GSS-Cogs / metadata-indexer

The metadata indexer will provide services to catalogue statistical publications from across government and surface in a centralised database.
Apache License 2.0
0 stars 0 forks source link

beis scraper required #2

Open mikeAdamss opened 3 years ago

mikeAdamss commented 3 years ago

need to be able to scrape datasets from https://naei.beis.gov.uk/

mikeAdamss commented 3 years ago

@CharlesRendle - is this the one we chatted about where you're waiting on BEIS for something, if so can you comment this up with whatever the deal is please? cheers.

CharlesRendle commented 3 years ago

The one dataset to transform from a naei.beis landing page is: https://github.com/GSS-Cogs/family-climate-change/tree/master/datasets/BEIS-GHG-activities

This dataset's landing page has conflicting metadata. E.g.
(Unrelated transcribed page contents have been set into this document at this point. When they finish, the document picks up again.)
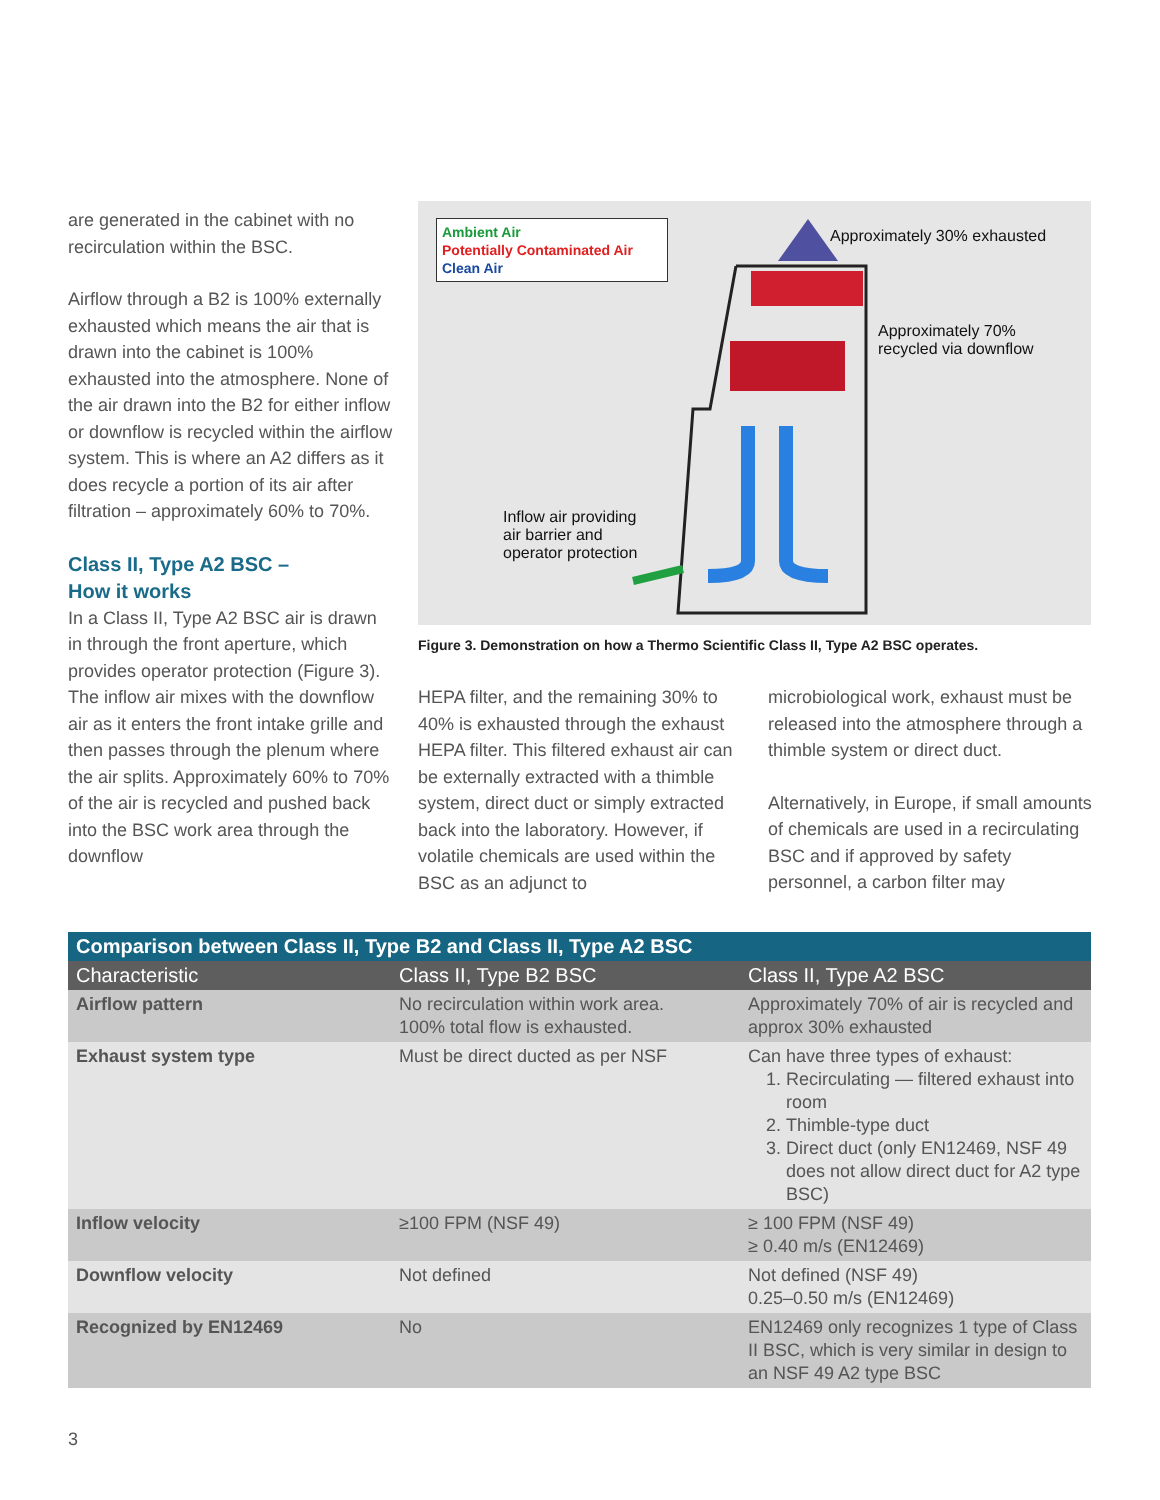are generated in the cabinet with no recirculation within the BSC.
Airflow through a B2 is 100% externally exhausted which means the air that is drawn into the cabinet is 100% exhausted into the atmosphere. None of the air drawn into the B2 for either inflow or downflow is recycled within the airflow system. This is where an A2 differs as it does recycle a portion of its air after filtration – approximately 60% to 70%.
Class II, Type A2 BSC –
How it works
In a Class II, Type A2 BSC air is drawn in through the front aperture, which provides operator protection (Figure 3). The inflow air mixes with the downflow air as it enters the front intake grille and then passes through the plenum where the air splits. Approximately 60% to 70% of the air is recycled and pushed back into the BSC work area through the downflow
Ambient Air
Potentially Contaminated Air
Clean Air
Approximately 30% exhausted
Approximately 70%
recycled via downflow
Inflow air providing
air barrier and
operator protection
Figure 3. Demonstration on how a Thermo Scientific Class II, Type A2 BSC operates.
HEPA filter, and the remaining 30% to 40% is exhausted through the exhaust HEPA filter. This filtered exhaust air can be externally extracted with a thimble system, direct duct or simply extracted back into the laboratory. However, if volatile chemicals are used within the BSC as an adjunct to
microbiological work, exhaust must be released into the atmosphere through a thimble system or direct duct.
Alternatively, in Europe, if small amounts of chemicals are used in a recirculating BSC and if approved by safety personnel, a carbon filter may
| Comparison between Class II, Type B2 and Class II, Type A2 BSC | | |
| Characteristic | Class II, Type B2 BSC | Class II, Type A2 BSC |
| Airflow pattern | No recirculation within work area. 100% total flow is exhausted. | Approximately 70% of air is recycled and approx 30% exhausted |
| Exhaust system type | Must be direct ducted as per NSF | Can have three types of exhaust: 1. Recirculating — filtered exhaust into room 2. Thimble-type duct 3. Direct duct (only EN12469, NSF 49 does not allow direct duct for A2 type BSC) |
| Inflow velocity | ≥100 FPM (NSF 49) | ≥ 100 FPM (NSF 49) ≥ 0.40 m/s (EN12469) |
| Downflow velocity | Not defined | Not defined (NSF 49) 0.25–0.50 m/s (EN12469) |
| Recognized by EN12469 | No | EN12469 only recognizes 1 type of Class II BSC, which is very similar in design to an NSF 49 A2 type BSC |
3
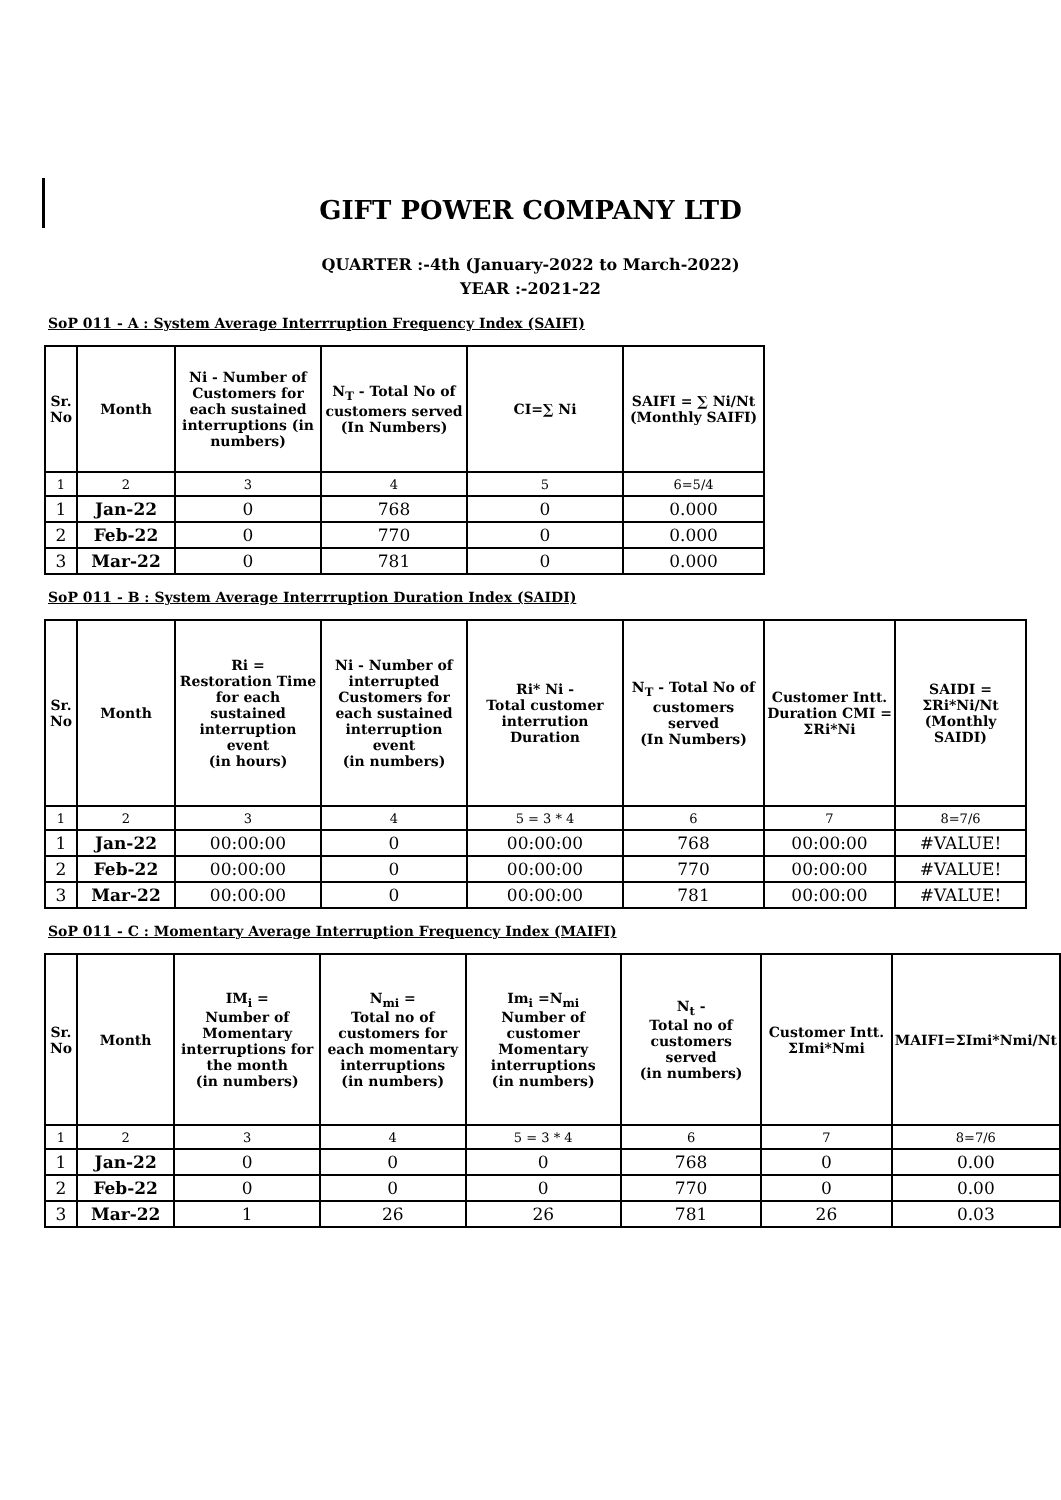GIFT POWER COMPANY LTD
QUARTER :-4th (January-2022 to March-2022)
YEAR :-2021-22
SoP 011 - A : System Average Interrruption Frequency Index (SAIFI)
| Sr. No | Month | Ni - Number of Customers for each sustained interruptions (in numbers) | N<sub>T</sub> - Total No of customers served (In Numbers) | CI=∑ Ni | SAIFI = ∑ Ni/Nt (Monthly SAIFI) |
| --- | --- | --- | --- | --- | --- |
| 1 | 2 | 3 | 4 | 5 | 6=5/4 |
| 1 | Jan-22 | 0 | 768 | 0 | 0.000 |
| 2 | Feb-22 | 0 | 770 | 0 | 0.000 |
| 3 | Mar-22 | 0 | 781 | 0 | 0.000 |
SoP 011 - B : System Average Interrruption Duration Index (SAIDI)
| Sr. No | Month | Ri = Restoration Time for each sustained interruption event (in hours) | Ni - Number of interrupted Customers for each sustained interruption event (in numbers) | Ri* Ni - Total customer interrution Duration | N<sub>T</sub> - Total No of customers served (In Numbers) | Customer Intt. Duration CMI = ΣRi*Ni | SAIDI = ΣRi*Ni/Nt (Monthly SAIDI) |
| --- | --- | --- | --- | --- | --- | --- | --- |
| 1 | 2 | 3 | 4 | 5 = 3 * 4 | 6 | 7 | 8=7/6 |
| 1 | Jan-22 | 00:00:00 | 0 | 00:00:00 | 768 | 00:00:00 | #VALUE! |
| 2 | Feb-22 | 00:00:00 | 0 | 00:00:00 | 770 | 00:00:00 | #VALUE! |
| 3 | Mar-22 | 00:00:00 | 0 | 00:00:00 | 781 | 00:00:00 | #VALUE! |
SoP 011 - C : Momentary Average Interruption Frequency Index (MAIFI)
| Sr. No | Month | IM<sub>i</sub> = Number of Momentary interruptions for the month (in numbers) | N<sub>mi</sub> = Total no of customers for each momentary interruptions (in numbers) | Im<sub>i</sub> =N<sub>mi</sub> Number of customer Momentary interruptions (in numbers) | N<sub>t</sub> - Total no of customers served (in numbers) | Customer Intt. ΣImi*Nmi | MAIFI=ΣImi*Nmi/Nt |
| --- | --- | --- | --- | --- | --- | --- | --- |
| 1 | 2 | 3 | 4 | 5 = 3 * 4 | 6 | 7 | 8=7/6 |
| 1 | Jan-22 | 0 | 0 | 0 | 768 | 0 | 0.00 |
| 2 | Feb-22 | 0 | 0 | 0 | 770 | 0 | 0.00 |
| 3 | Mar-22 | 1 | 26 | 26 | 781 | 26 | 0.03 |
Could take the dataset title as UK emissions data selector - Defra, UK or UK emissions data selector - NAEI, UK This then has implications on publisher and there are 2 conflicting meta tags Publisher and Creator which yield different departments.

Also landing page is missing an issued date but contains a modified date.

BEIS has said that because the dataset began being populated in 1990 the continued updates have fallen under both DEFRA and BEIS since then.

Finally, we are also aware that the data contained in this dataset has already been represented by a separate previously transformed dataset in the EDV family. But have been informed by BEIS that the NAEI dataset (for which this scraper will be needed) is due for an update towards the end of July 2021 at which point we shall reassess the value added by the update.

Our position until this update is to have the scraper/transform on-hold. I have written the scraper to retrieve all the metadata I could with permutations for which publisher we decide to use but it lacks validation for the moment.